Die neue Vereins-Chefin ist eine Netzwerkerin mit Herz

Die Soroptimistinnen von St. Veit haben mit Elisabeth Binter eine neue Präsidentin. Sie folgt Dorit Pichorner nach. Am Freitag erwartet man Schauspieler Heinz Marecek zu einem Benefizabend.

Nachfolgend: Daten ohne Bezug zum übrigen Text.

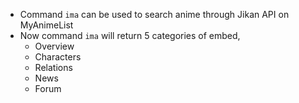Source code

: - Command `ima` can be used to search anime through Jikan API on MyAnimeList
- Now command `ima` will return 5 categories of embed,
  - Overview
  - Characters
  - Relations
  - News
  - Forum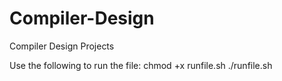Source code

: # Compiler-Design
Compiler Design Projects

Use the following to run the file:
chmod +x runfile.sh
./runfile.sh
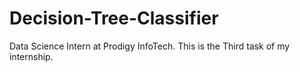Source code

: # Decision-Tree-Classifier
Data Science Intern at Prodigy InfoTech. This is the Third task of my internship.

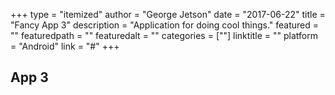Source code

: +++
type = "itemized"
author = "George Jetson"
date = "2017-06-22"
title = "Fancy App 3"
description = "Application for doing cool things."
featured = ""
featuredpath = ""
featuredalt = ""
categories = [""]
linktitle = ""
platform = "Android"
link = "#"
+++

## App 3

Elisabeth Binter führt jetzt die St. Veiter Soroptimistinnen © Michaela Auer
 

Die Führung des „Soroptimist International Club St. Veit an der Glan“ wird im Rotationsprinzip gelebt. Nun wurde Elisabeth Binter zur Präsidentin für zwei Jahre gewählt, sie folgt Dorit Pichorner nach. Binter (58) ist Gründungsmitglied der St. Veiter Soroptimistinnen, die Gruppe wurde vor 15 Jahren ins Leben gerufen. „Unser Grundprinzip ist die Förderung und die Unterstützung von Frauen“, sagt Binter.

Marecek zu Gast

Wann. Freitag, 20. November, 19.30 Uhr, Blumenhalle St. Veit
Was. Marecek präsentiert Lyrik mit Humor. Ziel des Abends ist, mit zwei Vorurteilen aufzuräumen: Dass Lyrik schmachtend ist und die deutschen Dichter keinen Humor haben
Wer. Heinz Marecek, Schauspieler, Regisseur, Kabarettist. Tätig an Wiener Volksoper, Theater in der Josefstadt. Film und TV: Soko Kitzbühel, Lindenstraße


Auch mit dem Abend, den der Wiener Schauspieler Heinz Marecek am Freitag gestaltet, hilft man einem neunjährigen Mädchen (siehe Infobox). Sie kann sich nicht bewegen, muss beatmet werden, die Familie braucht eine Laderampe, um ihre Tochter samt dem Rollstuhl ins Auto setzen zu können.
„Als eine lebendige, dynamische Organisation für berufstätige Frauen“, definieren sich die Soroptimistinnen. 29 Frauen aus verschiedenen Berufen zählen sich in St. Veit dazu, von der Zahnärztin bis hin zur Sekretärin. „Pro Berufssparte werden nur zwei Frauen aufgenommen“, erklärt Binter. Damit ist ein breit gestreutes Netzwerk garantiert.

Kommen Hilfeansuchen, so werden sie im Vorstand besprochen, nicht immer ist das Helfen einfach: Die, die es am meisten brauchen, bitten selten darum. Binter selbst ist verheiratet, hat eine 34-jährige Tochter, als Bildende Künstlerin ist sie Mitglied der Künstlergruppe „zeitlos“. Außerdem unterstützt sie ein Frauenhaus und hilft beim Roten Kreuz. Ihr Bestreben für die Soroptimistinnen in St. Veit ist unter anderem, bekannter zu werden.